[INPUT DATA — start]

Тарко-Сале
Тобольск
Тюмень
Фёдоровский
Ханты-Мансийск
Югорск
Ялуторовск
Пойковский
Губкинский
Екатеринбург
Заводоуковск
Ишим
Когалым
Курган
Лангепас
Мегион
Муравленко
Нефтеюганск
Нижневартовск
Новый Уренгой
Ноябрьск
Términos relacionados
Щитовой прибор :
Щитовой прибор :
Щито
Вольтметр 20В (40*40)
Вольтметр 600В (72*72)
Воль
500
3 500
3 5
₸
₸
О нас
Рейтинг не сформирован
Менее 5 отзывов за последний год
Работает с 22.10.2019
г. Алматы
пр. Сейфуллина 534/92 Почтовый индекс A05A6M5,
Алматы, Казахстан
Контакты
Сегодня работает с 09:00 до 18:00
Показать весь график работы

[INPUT DATA — finish]
[INPUT DATA — start]

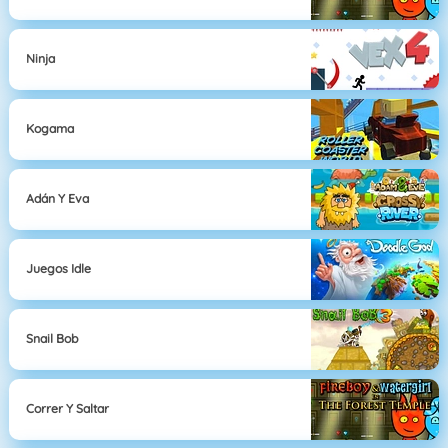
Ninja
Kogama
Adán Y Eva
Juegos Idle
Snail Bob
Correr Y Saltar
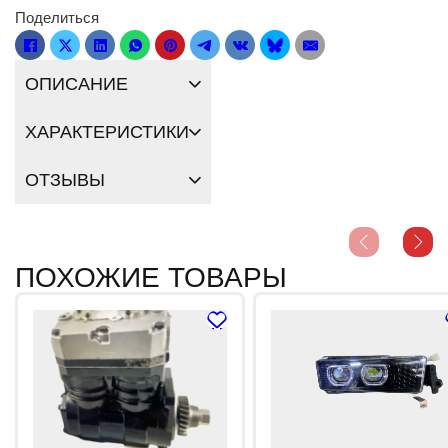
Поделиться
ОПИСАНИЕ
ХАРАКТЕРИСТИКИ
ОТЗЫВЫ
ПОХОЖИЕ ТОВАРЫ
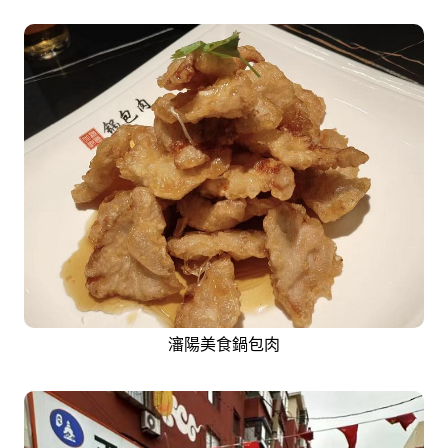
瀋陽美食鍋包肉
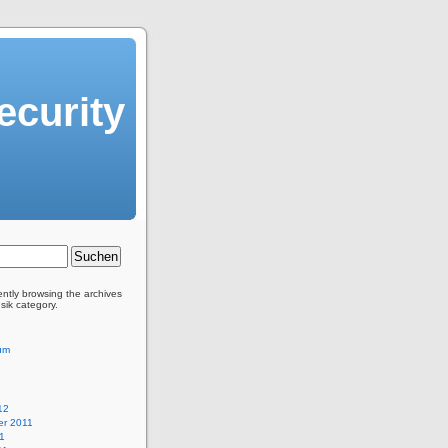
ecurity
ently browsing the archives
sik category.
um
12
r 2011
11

[INPUT DATA — finish]

EXERCISE:
Count the lines in the records that contain the string "Вольтметр". Reply with the number alone.

TASK SOLUTION:
2